Clostridial neurotoxins are the most potent toxins, and their extraordinary toxicity in different animal species has been long known, especially from studies performed in the past century. They are of special interest because TeNT is still a major disease in some countries, and BoNT/A1 has become a major human therapeutics. The last review of clostridial neurotoxin lethal doses derived from studies dating back more than 40 years ago [1]. However, in the last decades, the new protocols for toxin purification lead to purer toxins, which have an even higher neurotoxicity than in the past. Moreover, many novel BoNTs have been identified recently, and BoNTs can be produced as recombinant proteins in Escherichia coli, calling for the present updated and extended review on the toxicity of clostridial neurotoxins. In some cases, recombinant BoNTs were found to be more potent than their clostridial counterparts [90,91]. The more striking example is BoNT/D, whose mouse LD50 was found to be as low as 0.02 ng/Kg [28], which corresponds to about 40,000 molecules per mice.

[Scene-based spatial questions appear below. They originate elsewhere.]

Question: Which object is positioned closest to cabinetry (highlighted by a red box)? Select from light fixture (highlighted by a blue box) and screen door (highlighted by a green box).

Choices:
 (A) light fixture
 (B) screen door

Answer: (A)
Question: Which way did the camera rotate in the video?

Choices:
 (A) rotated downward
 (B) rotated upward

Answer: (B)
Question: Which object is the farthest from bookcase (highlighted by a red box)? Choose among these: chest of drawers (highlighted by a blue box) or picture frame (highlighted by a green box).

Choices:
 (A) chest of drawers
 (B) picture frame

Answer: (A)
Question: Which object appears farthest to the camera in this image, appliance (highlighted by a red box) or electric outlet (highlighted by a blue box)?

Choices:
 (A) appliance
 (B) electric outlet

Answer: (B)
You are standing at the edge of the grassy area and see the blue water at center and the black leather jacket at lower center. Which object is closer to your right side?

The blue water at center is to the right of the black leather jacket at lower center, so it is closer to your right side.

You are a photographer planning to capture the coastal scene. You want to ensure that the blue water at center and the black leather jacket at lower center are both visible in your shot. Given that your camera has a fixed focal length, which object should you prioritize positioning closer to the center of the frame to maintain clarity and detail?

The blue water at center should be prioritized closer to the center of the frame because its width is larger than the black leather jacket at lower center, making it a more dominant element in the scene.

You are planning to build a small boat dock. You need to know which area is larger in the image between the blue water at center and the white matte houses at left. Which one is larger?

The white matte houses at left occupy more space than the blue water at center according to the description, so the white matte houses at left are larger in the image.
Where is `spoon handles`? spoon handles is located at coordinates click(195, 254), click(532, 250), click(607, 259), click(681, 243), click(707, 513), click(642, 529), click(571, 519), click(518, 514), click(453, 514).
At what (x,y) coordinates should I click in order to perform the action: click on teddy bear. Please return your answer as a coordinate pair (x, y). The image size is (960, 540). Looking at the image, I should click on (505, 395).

The extremely high potency of clostridial neurotoxins is due to the unique combination of two factors: (a) the very rapid binding to neurons, whose integrity is essential for survival, and (b) their enzymatic activity highly specific for the three SNARE proteins, whose cleavage is sufficient to block neurotransmitter release with ensuing neuroparalysis [2,3]. This is evident for vertebrates, but it is also true for invertebrates—particularly for flying insects, as shown by the very recent discovery of a BoNT-like neurotoxin specific for Anopheles mosquitos [92].

This gathering of toxicity data is predicted to be a useful starting point to address further studies of the molecular and cellular basis of the action of TeNT and BoNTs in different animal species, which may fill relevant gaps in our present knowledge of the pathogenesis of tetanus and botulism.